Now let’s use the last column, ‘Country’, as the list for row indices. Note how we use the country names as the row labels in the loc[ ] operator.

df = pd.read_csv("sample_data/ww2_leaders.csv", index_col = 5)
df.loc['United States':'United Kingdom']
Name Born Died Age Title
Country
United States Franklin Roosevelt 1882-01-30 1945-04-12 63 President
Soviet Union Joseph Stalin 1878-12-06 1953-03-05 74 Great Leader
Germany Adolph Hitler 1889-04-20 1945-04-30 56 Fuhrer
Japan Michinomiya Hirohito 1901-04-29 1989-01-07 87 Emperor
France Charles de Gaulle 1890-11-22 1970-11-09 79 President
United Kingdom Winston Churchill 1874-11-30 1965-01-24 90 Prime Minister

So far the World War 2 leaders file we’re using is a comma-delimited data file. To show how we read a tab-delimited file, we’ll use this publicly available sample of office workers that we load from “office_workers.tsv”.

df = pd.read_csv("sample_data/office_workers.tsv", delimiter = '\t')
print(type(df))
df.loc[0:5]
<class 'pandas.core.frame.DataFrame'>
Name Position Office Age Start date Salary
0 Airi Satou Accountant Tokyo 33 2008-11-28 $162,700
1 Angelica Ramos Chief Executive Officer (CEO) London 47 2009-10-09 $1,200,000
2 Ashton Cox Junior Technical Author San Francisco 66 2009-01-12 $86,000
3 Bradley Greer Software Engineer London 41 2012-10-13 $132,000
4 Brenden Wagner Software Engineer San Francisco 28 2011-06-07 $206,850
5 Brielle Williamson Integration Specialist New York 61 2012-12-02 $372,000

Store Data to a Binary File

Pickle is a Python module for storage and retrieval of file data in binary format. The Pickle binary format is compact, therefore fast for I/O operations, but is not universally portable as Python is required.

Let’s derive a subset of our workers data frame. Let’s then save it to a pickle file.

df_pickle = df[['Name', 'Age']]
print(type(df_pickle))
pd.to_pickle(df_pickle, "sample_data/df_workers.pickle")
<class 'pandas.core.frame.DataFrame'>

Now let’s re-read the derived data frame from the pickle file. Note that unlike read_csv() Panda’s read_pickle() doesn’t have as much flexibility to ignore or alter column headers or to assign row indices.

df_unpickle = pd.read_pickle("sample_data/df_workers.pickle")
print(type(df_unpickle))
df_unpickle[0:5]
<class 'pandas.core.frame.DataFrame'>
Name Age
0 Airi Satou 33
1 Angelica Ramos 47
2 Ashton Cox 66
3 Bradley Greer 41
4 Brenden Wagner 28

Likewise we can take a set of series and perform binary I/O to and from a pickle file.

ser_pickle = df.loc[10]
print(type(ser_pickle))
pd.to_pickle(ser_pickle, "sample_data/ser_workers.pickle")
<class 'pandas.core.series.Series'>
ser_unpickle = pd.read_pickle("sample_data/ser_workers.pickle")
print(type(ser_unpickle))
ser_unpickle
<class 'pandas.core.series.Series'>
Name            Charde Marshall
Position      Regional Director
Office            San Francisco
Age                          36
Start date           2008-10-16
Salary                 $470,600
Name: 10, dtype: object

Store Data to a CSV Text File

Just as we can use read_csv() to load comma-delimited data files, we can also write out using that format. The Pandas command is simple: to_csv().
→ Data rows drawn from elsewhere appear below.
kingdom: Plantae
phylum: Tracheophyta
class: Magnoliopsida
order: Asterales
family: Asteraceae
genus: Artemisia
df_text = df[['Name', 'Age']]
df_text.to_csv("sample_data/df_workers.csv")

If we were to substitute the comma delimiter with another character, we simply supply a sep parameter.

df_text.to_csv("sample_data/df_workers.tsv", sep = '\t')
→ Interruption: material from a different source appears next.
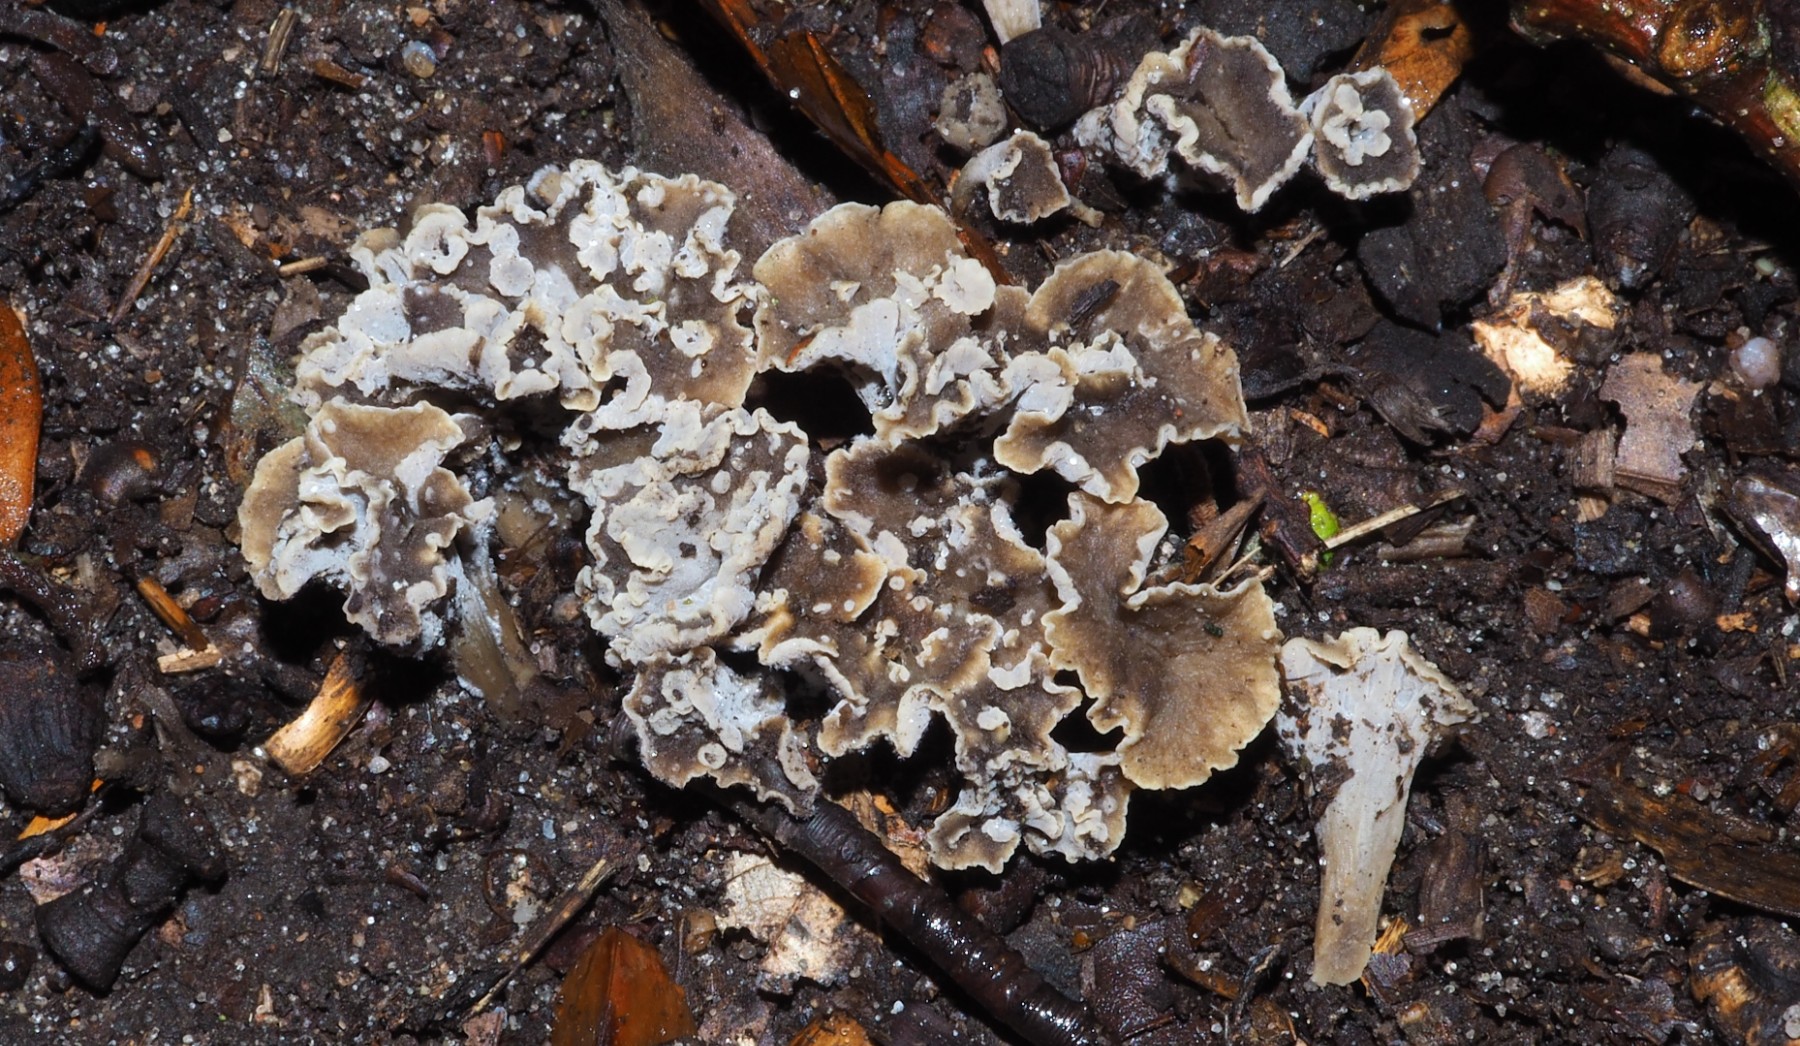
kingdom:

Finally Pandas lets us write out our data to Excel format.

df_text.to_excel("sample_data/df_workers.xlsx", sheet_name = "wokers", index = False)

The sheet_name and index parameters are optional. As the name implies, sheet_name stores our data to a new Excel sheet. Without index, Pandas will store our set of row indices as a column in the file. By setting this to False, we omit the row headers.